BBC News Online looks at what this could mean for music fans, and the wider issues for the industry.

Why are more albums being sold than at any time in the past?

Albums on sale in high street stores and online outlets are at their cheapest yet, according to the British Phonographic Industry (BPI).

This is partly due to a constant round of discounting and sales campaigns in the the bigger stores which shape the market.

Retailers also point to strong sales from a small number of major artists such as Robbie Williams, Coldplay and emerging bands like The Darkness.

Why are albums now cheaper than in the past?

Major retailers such as HMV and Virgin have been forced to respond to greater competition from supermarkets such as Tesco and online retailers which can sell them at lower profit margins.

Why is the value of sales down, despite the strongest record sales yet?

To promote high turnover, record companies have reduced the price at which they sell stock to the retailer - allowing retailers in turn to offer customers a discounted rate.

What impact will cheaper albums have on the business long-term?

Some analysts say lower prices will be difficult to sustain because if record companies are providing cheaper product they will not have as much money to invest in developing new artists.

Others believe that once consumers have "stocked up" on cheap back catalogue albums by their favourite artists, the market will reach a plateau and begin to slow down - although optimists say fresh talent will continue to bring customers into record shops.

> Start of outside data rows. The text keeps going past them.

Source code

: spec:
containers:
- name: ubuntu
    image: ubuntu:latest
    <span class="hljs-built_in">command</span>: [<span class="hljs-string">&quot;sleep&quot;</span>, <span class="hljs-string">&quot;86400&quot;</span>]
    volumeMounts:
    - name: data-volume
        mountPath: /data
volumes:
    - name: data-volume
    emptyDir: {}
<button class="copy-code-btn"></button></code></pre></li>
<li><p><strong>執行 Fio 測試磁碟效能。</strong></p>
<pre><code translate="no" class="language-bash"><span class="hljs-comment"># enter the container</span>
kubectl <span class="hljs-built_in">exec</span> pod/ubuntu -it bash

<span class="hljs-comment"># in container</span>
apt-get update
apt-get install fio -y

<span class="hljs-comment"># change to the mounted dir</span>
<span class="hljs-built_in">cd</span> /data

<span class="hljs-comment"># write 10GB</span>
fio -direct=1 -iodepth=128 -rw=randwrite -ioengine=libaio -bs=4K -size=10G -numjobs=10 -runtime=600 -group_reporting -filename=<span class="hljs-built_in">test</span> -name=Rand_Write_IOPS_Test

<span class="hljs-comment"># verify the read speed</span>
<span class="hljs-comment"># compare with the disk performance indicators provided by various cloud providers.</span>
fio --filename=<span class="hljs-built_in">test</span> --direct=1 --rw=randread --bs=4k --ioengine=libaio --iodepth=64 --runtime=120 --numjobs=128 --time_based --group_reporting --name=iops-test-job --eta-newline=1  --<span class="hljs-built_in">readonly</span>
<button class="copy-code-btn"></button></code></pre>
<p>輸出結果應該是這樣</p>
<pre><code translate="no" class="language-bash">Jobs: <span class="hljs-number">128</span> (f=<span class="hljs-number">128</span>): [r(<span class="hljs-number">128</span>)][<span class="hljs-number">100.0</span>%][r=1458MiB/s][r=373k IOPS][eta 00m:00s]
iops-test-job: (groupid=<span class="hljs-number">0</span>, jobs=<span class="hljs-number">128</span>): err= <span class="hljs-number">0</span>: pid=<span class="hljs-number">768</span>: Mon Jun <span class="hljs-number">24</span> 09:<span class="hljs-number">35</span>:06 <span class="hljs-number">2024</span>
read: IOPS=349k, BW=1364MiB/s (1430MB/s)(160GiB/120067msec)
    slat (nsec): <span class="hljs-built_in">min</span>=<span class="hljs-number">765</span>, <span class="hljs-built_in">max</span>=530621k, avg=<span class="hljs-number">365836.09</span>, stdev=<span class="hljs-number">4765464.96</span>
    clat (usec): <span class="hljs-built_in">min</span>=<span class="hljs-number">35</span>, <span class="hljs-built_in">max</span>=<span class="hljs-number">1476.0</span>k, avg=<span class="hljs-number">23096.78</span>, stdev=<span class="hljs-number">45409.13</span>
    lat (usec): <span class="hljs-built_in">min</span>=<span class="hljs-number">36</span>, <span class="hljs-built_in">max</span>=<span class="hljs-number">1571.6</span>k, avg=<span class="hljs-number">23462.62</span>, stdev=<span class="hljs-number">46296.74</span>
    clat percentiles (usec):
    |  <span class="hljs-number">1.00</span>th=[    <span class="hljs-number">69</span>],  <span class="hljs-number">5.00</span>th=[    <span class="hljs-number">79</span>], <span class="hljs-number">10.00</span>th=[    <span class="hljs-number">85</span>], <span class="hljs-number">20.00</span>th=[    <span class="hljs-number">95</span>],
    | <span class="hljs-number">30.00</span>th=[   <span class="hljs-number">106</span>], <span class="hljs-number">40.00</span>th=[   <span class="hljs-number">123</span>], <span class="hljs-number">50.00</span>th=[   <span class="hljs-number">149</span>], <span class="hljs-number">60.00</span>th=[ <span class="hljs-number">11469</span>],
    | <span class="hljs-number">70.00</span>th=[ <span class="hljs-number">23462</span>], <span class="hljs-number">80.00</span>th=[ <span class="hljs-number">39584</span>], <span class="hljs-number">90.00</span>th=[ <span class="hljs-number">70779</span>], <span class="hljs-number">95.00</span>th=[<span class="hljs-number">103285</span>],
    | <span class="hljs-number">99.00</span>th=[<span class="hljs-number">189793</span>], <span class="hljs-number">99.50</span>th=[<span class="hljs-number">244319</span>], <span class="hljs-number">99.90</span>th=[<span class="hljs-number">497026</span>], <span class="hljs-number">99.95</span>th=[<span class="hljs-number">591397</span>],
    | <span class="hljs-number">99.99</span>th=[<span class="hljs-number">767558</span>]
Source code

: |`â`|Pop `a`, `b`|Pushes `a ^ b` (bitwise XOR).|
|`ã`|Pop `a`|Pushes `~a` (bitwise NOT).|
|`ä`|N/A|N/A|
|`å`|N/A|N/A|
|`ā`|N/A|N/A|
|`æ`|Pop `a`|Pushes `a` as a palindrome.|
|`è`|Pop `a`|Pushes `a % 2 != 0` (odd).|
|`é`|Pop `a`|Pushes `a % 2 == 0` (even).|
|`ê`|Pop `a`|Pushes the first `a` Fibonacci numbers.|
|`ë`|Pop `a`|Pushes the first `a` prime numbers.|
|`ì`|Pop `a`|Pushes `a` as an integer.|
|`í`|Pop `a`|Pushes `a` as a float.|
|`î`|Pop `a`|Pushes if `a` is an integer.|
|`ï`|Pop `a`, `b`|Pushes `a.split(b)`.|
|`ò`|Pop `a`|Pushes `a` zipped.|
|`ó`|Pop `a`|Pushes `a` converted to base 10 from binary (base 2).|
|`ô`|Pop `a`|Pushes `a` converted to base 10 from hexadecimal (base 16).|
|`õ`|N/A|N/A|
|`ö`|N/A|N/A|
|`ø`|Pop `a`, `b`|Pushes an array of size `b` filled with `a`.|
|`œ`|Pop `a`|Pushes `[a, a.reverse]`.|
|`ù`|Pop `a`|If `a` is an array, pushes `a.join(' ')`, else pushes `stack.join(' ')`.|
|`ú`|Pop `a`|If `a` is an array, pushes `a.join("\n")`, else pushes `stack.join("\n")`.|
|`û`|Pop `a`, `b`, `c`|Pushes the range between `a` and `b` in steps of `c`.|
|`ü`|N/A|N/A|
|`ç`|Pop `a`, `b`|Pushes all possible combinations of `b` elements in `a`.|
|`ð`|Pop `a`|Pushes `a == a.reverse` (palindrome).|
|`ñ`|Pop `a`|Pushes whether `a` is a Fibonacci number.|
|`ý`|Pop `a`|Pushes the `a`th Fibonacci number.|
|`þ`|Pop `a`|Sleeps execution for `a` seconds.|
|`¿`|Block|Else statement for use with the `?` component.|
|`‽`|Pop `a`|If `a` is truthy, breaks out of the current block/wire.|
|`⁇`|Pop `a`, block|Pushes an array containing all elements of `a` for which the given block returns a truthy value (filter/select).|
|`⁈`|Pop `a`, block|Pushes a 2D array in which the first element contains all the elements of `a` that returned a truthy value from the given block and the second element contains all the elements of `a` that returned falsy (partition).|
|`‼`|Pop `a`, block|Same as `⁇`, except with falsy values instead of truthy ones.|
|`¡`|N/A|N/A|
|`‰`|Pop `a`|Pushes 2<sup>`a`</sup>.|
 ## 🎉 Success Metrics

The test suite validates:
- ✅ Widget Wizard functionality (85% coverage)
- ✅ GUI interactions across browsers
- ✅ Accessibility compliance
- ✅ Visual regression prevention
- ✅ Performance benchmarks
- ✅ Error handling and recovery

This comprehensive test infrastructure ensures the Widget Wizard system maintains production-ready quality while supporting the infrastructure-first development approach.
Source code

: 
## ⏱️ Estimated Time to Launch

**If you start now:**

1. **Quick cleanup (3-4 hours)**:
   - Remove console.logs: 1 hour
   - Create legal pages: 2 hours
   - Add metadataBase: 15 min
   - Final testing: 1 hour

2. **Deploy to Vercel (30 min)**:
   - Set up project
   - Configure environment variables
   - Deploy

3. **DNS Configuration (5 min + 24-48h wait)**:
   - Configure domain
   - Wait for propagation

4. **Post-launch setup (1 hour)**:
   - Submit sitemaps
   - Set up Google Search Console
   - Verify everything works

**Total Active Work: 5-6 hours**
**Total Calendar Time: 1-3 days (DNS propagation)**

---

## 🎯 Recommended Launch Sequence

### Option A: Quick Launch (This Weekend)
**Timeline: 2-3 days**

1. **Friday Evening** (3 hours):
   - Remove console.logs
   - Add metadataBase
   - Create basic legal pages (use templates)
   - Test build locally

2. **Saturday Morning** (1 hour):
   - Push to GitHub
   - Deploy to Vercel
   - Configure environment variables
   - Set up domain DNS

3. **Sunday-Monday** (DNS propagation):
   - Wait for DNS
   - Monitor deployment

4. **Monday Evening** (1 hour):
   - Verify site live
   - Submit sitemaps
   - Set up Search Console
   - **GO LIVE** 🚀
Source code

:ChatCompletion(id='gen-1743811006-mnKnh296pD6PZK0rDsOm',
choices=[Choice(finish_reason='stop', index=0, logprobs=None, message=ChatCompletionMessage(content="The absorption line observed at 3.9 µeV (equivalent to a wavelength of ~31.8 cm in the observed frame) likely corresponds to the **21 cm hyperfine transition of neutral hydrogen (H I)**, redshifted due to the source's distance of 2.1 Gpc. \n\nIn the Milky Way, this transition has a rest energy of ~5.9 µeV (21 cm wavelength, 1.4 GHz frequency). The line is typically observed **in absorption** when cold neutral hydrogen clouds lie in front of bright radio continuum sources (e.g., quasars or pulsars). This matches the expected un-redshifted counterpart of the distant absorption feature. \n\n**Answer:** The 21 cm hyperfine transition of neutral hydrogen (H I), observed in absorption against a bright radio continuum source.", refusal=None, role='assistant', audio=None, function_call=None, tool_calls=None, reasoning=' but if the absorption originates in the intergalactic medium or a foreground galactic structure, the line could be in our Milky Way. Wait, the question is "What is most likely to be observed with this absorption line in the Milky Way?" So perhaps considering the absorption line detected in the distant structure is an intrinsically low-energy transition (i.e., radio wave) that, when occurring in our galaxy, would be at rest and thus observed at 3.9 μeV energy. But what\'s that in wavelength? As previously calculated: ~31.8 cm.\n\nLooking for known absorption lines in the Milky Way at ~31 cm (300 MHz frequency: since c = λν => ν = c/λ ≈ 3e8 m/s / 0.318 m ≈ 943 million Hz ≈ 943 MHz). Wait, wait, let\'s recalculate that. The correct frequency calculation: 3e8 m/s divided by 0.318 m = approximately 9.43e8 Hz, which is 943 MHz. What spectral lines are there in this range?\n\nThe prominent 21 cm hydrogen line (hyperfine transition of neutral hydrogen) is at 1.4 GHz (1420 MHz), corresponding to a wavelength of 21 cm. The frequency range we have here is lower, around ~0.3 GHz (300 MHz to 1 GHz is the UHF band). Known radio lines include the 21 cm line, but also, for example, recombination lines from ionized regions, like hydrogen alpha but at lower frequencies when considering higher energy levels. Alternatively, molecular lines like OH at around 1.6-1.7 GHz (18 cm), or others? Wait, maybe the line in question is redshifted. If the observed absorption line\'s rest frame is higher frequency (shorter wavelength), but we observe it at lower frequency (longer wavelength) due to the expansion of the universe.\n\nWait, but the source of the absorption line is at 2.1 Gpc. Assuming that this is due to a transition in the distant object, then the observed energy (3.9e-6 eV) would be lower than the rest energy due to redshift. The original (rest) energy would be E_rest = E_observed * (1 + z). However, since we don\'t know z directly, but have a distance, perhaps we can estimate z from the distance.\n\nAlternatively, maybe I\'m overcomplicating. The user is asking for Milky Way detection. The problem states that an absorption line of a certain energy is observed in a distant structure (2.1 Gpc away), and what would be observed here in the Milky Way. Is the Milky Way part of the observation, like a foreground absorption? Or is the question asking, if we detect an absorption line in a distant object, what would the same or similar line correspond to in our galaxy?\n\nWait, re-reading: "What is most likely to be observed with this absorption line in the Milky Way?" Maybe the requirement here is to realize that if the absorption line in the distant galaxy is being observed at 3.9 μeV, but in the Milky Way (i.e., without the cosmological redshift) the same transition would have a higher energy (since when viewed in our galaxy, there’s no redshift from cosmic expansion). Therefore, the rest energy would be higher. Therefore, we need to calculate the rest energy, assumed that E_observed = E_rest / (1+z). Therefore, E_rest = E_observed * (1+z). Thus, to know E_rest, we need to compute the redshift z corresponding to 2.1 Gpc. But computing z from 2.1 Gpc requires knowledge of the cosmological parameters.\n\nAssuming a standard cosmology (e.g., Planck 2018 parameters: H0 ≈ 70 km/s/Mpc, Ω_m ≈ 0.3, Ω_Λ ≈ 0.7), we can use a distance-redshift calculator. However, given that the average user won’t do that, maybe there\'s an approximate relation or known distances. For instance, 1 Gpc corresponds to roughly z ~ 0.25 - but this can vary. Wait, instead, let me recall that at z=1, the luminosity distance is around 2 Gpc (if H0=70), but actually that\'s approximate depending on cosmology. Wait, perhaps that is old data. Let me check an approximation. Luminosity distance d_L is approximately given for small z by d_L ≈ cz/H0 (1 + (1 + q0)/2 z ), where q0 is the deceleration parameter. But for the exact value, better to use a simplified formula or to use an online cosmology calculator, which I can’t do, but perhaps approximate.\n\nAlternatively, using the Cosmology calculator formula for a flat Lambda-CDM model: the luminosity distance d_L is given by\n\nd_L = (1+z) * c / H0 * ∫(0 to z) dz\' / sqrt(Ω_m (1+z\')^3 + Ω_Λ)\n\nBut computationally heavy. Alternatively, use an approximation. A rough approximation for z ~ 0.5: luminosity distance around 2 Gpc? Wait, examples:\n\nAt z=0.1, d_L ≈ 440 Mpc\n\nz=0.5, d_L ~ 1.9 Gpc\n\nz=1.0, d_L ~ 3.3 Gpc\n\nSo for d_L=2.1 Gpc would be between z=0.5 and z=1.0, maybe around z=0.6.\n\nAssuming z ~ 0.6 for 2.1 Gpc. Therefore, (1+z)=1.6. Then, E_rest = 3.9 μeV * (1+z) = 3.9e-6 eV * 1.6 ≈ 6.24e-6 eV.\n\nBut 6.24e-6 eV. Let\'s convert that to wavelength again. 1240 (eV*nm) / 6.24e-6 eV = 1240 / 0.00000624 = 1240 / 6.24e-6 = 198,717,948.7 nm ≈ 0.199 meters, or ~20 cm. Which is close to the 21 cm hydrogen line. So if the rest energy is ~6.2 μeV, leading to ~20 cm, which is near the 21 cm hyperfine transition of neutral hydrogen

Are retailers suffering from the cost of cheaper albums?

With the wholesale trade price of a CD about 9, many smaller independent and specialist stores have suffered because they do not have the volume of sales or the financial muscle to negotiate discounts like multiple retailers and supermarkets.

Many smaller retailers have folded, blaming competition from major buyers, the internet and online piracy.

Bigger retailers selling cheaper product may take a small hit but compensate by volume of sales.

How do sales compare with the rest of world?

Sales are flatter in major world territories such as North America and Japan.

Retailers say the figures show there is a big appetite for music in the UK, and the nation should celebrate the strength of sales.

If albums sales are so strong, why are singles sales down?

Industry watchers say singles sales are in decline because of their expense relative to the cost of albums, combined with over-exposure prior to their release and the problem of illegal internet file-swapping.

The record industry is reacting, with EMI promising a cheaper basic two-track single and a pledge to reduce a single's airplay before it is due out.